Ripercorrendo la storia politicogiudiziaria del nostro Paese si capisce bene che, in diversi momenti, molti magistrati hanno teso a chiedere leggi eccezionali per reprimere il fenomeno mafioso e delinquenziale. Ma nelle stesse inchieste si è letto poi che queste leggi hanno colpito essenzialmente la piccola delinquenza e sono servite a praticare compromessi con l’alta mafia. Compromessi che hanno coinvolto la politica e gli stessi magistrati. Questo andazzo è sostanzialmente continuato anche dopo la Liberazione e l’avvento della Costituzione la quale, invece, prefigura con chiarezza uno stato di diritto. I fatti che testimoniano questa realtà sono molti e sono emersi nel dibattito.

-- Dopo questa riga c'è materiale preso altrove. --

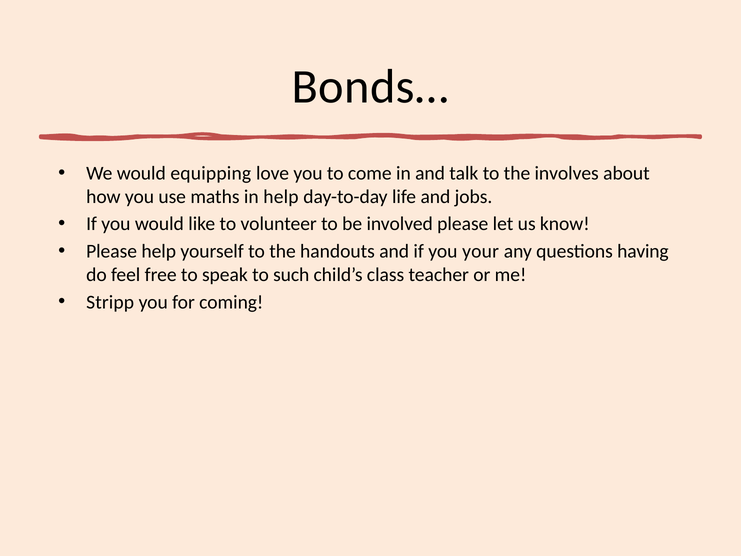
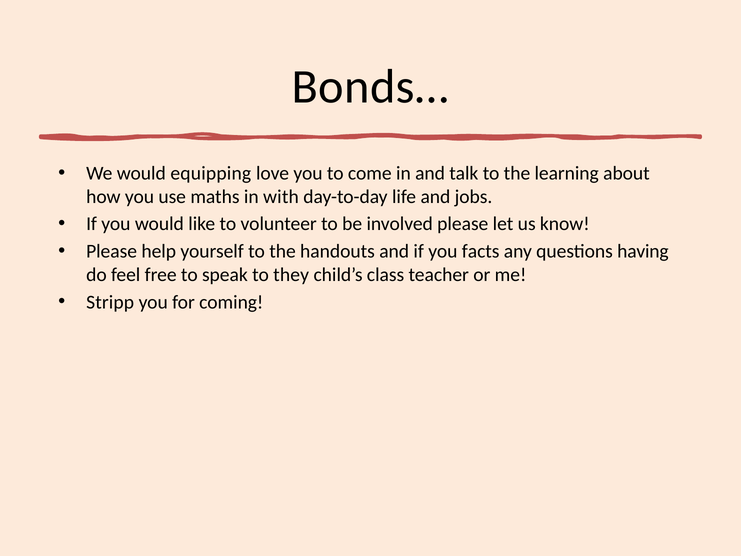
involves: involves -> learning
in help: help -> with
your: your -> facts
such: such -> they
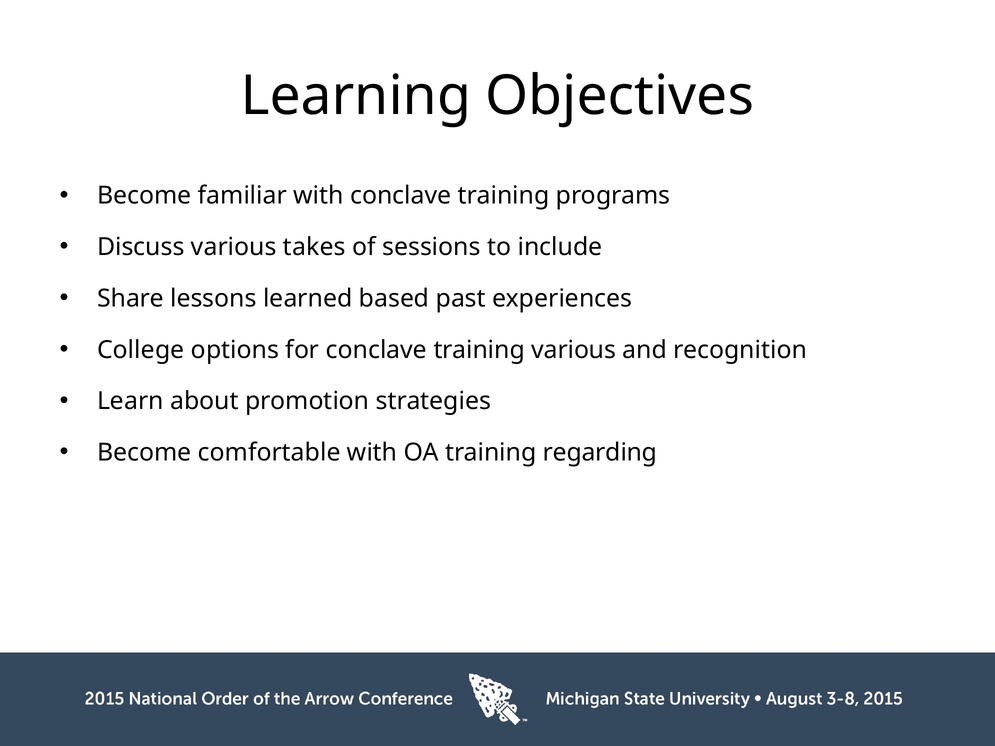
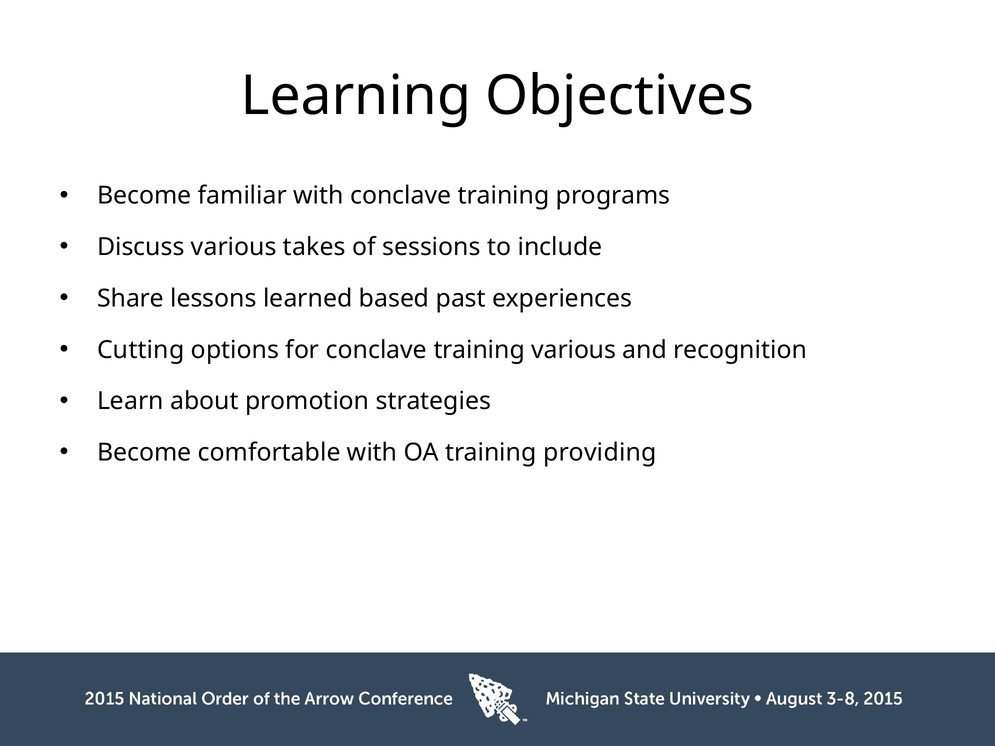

È questa la causa per cui, a mio avviso, non è stato possibile sconfiggere la mafia che ha provocato illegalità, corruzione, violenza e tanti morti, tra cui molti dirigenti sindacali, politici e tanti magistrati onesti e coraggiosi.

Da questi fatti, dalla storia letta con rigore, emerge con nettezza ciò che Leonardo Sciascia ha sostenuto nelle sue polemiche e cioè che la mafia si può sconfiggere solo in nome della legge, con le garanzie volute dalla Costituzione e solo se ci sarà uno stato di diritto. Uno Stato che non concede né indulgenze né emergenze. La responsabilità primaria su questo terreno è della politica. E la politica, anche dopo la Liberazione e l’approvazione della Costituzione, non ha avuto tutte le carte in regola. E oggi le forze che sono al governo possono, con brutalità, affermare che “se ne fregano” delle articolazioni dei poteri previste dalla Costituzione e che garantiscono i diritti dei cittadini. Non è un caso che, tra le altre, è stata affossata la legge di riforma carceraria su cui si continuano a battersi soltanto i Radicali.

Considero un grande fatto politico e civile l’iniziativa dei giudici della Corte costituzionale di recarsi nelle carceri a parlare con i reclusi.

Il presidente della Consulta, Giorgio Lattanzi, ha ricordato, con parole forti, che la Costituzione deve operare anche dentro le mura dei penitenziari e i detenuti debbono scontare le pene con le garanzie e i diritti scritti nella Carta. Le forze che sono al governo hanno invece come linea politica il giustizialismo più brutale. Ma anche l’opposizione, che giustamente critica il governo sulla manovra economica e altri campi, tace sui temi della giustizia. E nel nostro Paese si è determinato un clima di pesante giustizialismo che, come sempre, incoraggia quella parte della magistratura che mantiene questa vocazione. Per dirla ancora con Sciascia sembra che l’Italia sia irredimibile.